他捻起一块尝了尝,眼神倏的一亮,“好吃!”
“没吃过?”裴初看着年轻剑客惊奇喜爱的表情,有些出乎意料。
阿朝摇摇头,意犹未尽的舔了舔嘴角,“我从没在山上见过这些。”
他顿了顿,有些羞赧,“下山后没什么钱,也从不关注这些。”
裴初没说什么,只是将油纸包放到他面前,“喜欢吃就多吃点吧,没有了明天再买就是。”
他说着伸手揉了揉阿朝那头潦草束起的黑发,笑道:“不算在归大当家的那一百两里面,只是你每天给我做饭的报酬。”
阿朝抬头看他,灯影下青衣先生笑容恬淡又温和。
阿朝受了雁门的一记落雁掌,若只是自己调息疗伤不吃药的话恢复的会很慢。
只是如今清安城内雁门到处都在搜查归远和阿朝的下落,他一走出裴初的小院恐怕就会暴露。
他也不想连累裴初,因而只是闷着不吭声,一连几天都只是待在裴初家里用内力养伤。
还是裴初看他练剑之时,几处剑法多有滞涩,才想起这孩子还受着伤。他自己不向裴初提要求,裴初却打算在收摊的时候,前去一趟药铺。
这时他摊前还有这一位客人,是位富贾,找他算命这趟将要前往运的买卖是否顺利。
裴初装模作样的从腰下取下那两枚铜钱,放入龟甲里面摇了摇,摇出一副坎卦。
他提醒这位带着两名随从,心宽体胖的富商,“此去怕是有些风险。”
富商皱了皱眉,低声询问裴初有什么风险,以及化解的法子。裴初笑着让对方伸出手掌,在他手上写了个独字,然后打了个叉。

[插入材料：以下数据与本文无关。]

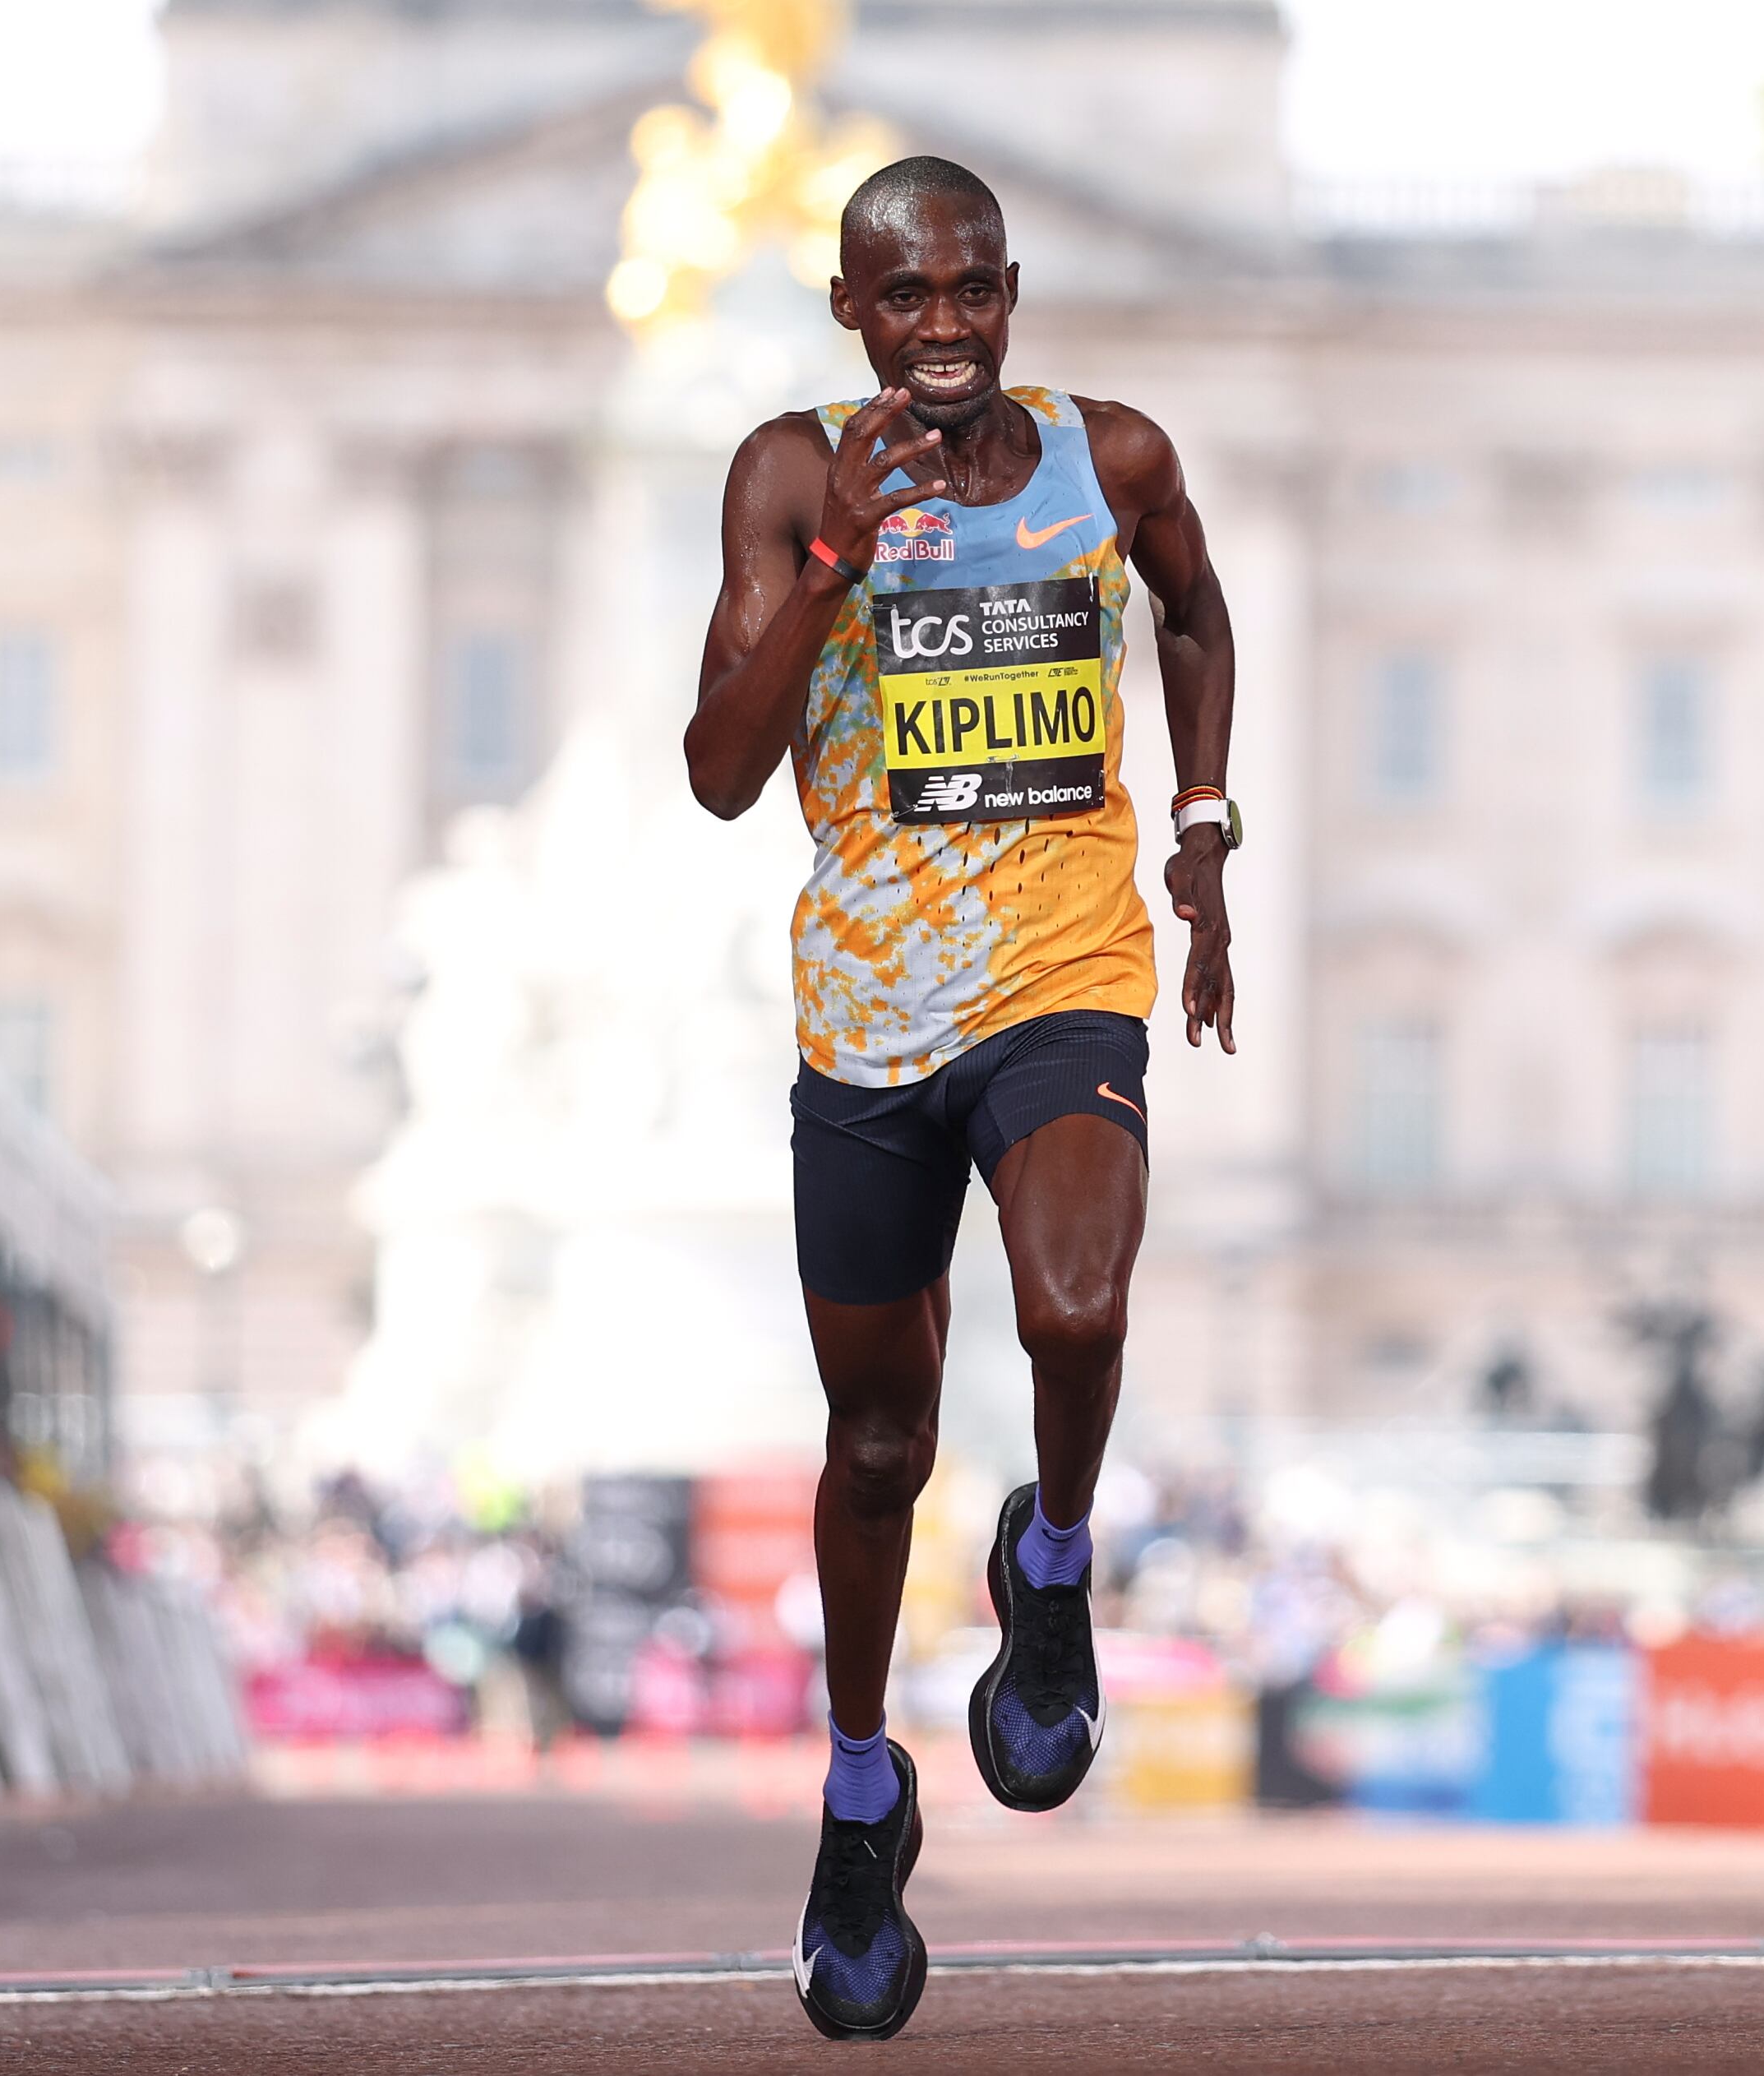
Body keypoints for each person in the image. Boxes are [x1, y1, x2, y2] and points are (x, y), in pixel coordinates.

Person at [685, 154, 1240, 2041]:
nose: (941, 332)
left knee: (1078, 1303)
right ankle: (860, 1792)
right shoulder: (782, 471)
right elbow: (717, 773)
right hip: (865, 1013)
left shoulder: (1117, 458)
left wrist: (1203, 841)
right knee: (871, 1452)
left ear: (1011, 294)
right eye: (901, 301)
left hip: (1063, 975)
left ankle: (1056, 1558)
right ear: (851, 313)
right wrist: (833, 562)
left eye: (971, 295)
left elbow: (1194, 617)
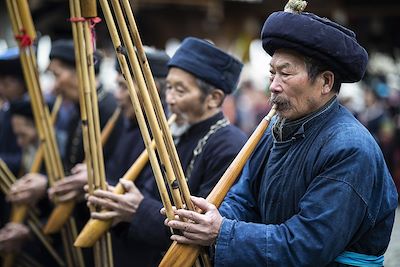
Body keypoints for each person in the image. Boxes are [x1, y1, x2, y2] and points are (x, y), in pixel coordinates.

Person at [163, 4, 398, 267]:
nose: (273, 86)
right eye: (272, 73)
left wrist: (221, 231)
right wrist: (210, 218)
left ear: (326, 82)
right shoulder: (272, 131)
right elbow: (243, 197)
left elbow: (307, 244)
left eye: (285, 74)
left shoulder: (350, 149)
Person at [87, 37, 248, 266]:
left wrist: (138, 209)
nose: (169, 99)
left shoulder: (229, 146)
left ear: (213, 99)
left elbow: (202, 229)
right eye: (169, 87)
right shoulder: (169, 130)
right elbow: (147, 189)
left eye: (180, 91)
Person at [0, 47, 25, 177]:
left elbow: (23, 158)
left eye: (7, 84)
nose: (1, 89)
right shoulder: (6, 109)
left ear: (22, 84)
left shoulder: (30, 113)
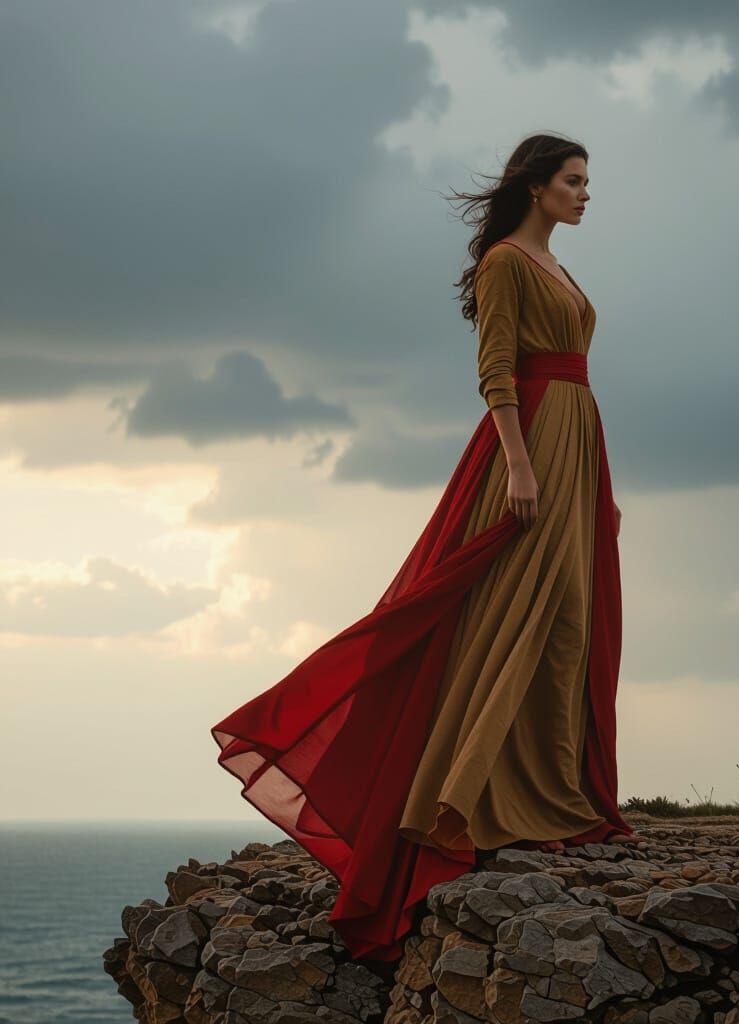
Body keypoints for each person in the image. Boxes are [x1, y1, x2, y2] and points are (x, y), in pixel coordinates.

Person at [210, 133, 638, 965]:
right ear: (536, 187)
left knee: (568, 625)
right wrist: (519, 462)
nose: (587, 194)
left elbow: (576, 369)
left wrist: (594, 488)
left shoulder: (555, 264)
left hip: (578, 442)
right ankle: (476, 795)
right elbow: (498, 369)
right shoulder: (509, 264)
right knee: (512, 617)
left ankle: (550, 791)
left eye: (588, 182)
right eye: (574, 181)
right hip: (534, 444)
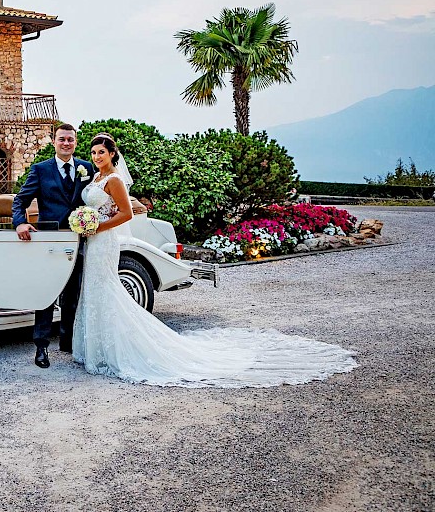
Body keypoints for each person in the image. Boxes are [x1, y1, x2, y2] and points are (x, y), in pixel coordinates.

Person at [74, 133, 357, 387]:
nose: (97, 157)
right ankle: (95, 350)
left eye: (102, 152)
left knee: (108, 289)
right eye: (94, 152)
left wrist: (97, 226)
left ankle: (117, 351)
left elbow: (126, 214)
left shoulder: (114, 180)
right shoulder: (96, 178)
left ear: (113, 154)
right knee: (95, 290)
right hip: (93, 240)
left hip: (106, 239)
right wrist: (85, 223)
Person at [13, 123, 96, 368]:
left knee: (73, 294)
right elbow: (20, 200)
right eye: (62, 139)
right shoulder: (40, 170)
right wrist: (20, 223)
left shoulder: (87, 168)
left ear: (76, 142)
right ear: (54, 142)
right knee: (47, 296)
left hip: (79, 240)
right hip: (49, 241)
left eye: (70, 139)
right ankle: (41, 348)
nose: (66, 143)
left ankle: (68, 341)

富商脸色一白,裴初笑道,“范员外何不换个同行之士,这个怕是会让您翻船。”
富商的眼神逐渐深沉,他打量着眼前这个年轻清俊的算命先生,不动声色的寻问,“依先生看,我该和什么人同行呢?”
裴初收起铜钱向后一倒,坐地起价的伸出两个手指头,富商也没介意的一摆手,身上的随从心领神会的掏出一个二百两银子的钱袋交给了裴初。
裴初颠了颠重量,露出一副贪财的神色将钱袋收回了衣袖,眯眼笑道,“静待两日,月圆之夜方可解局。”
富商面色沉凝,又坐了片刻,见裴初再无他话,便起身和他作揖道别。
转身之际又被裴初叫住,他心中一突,以为裴初终于要在说点别的嘱咐,却只见他拿起笔在纸上匆匆写下了几个药名,朝他笑道:“还有些事情希望范员外帮个忙,府中可能寻得这几味药?”
富商看了一下,是几味有些昂贵却算不上稀有的药,便收了单子点了点头,“今晚就能给先生送上。”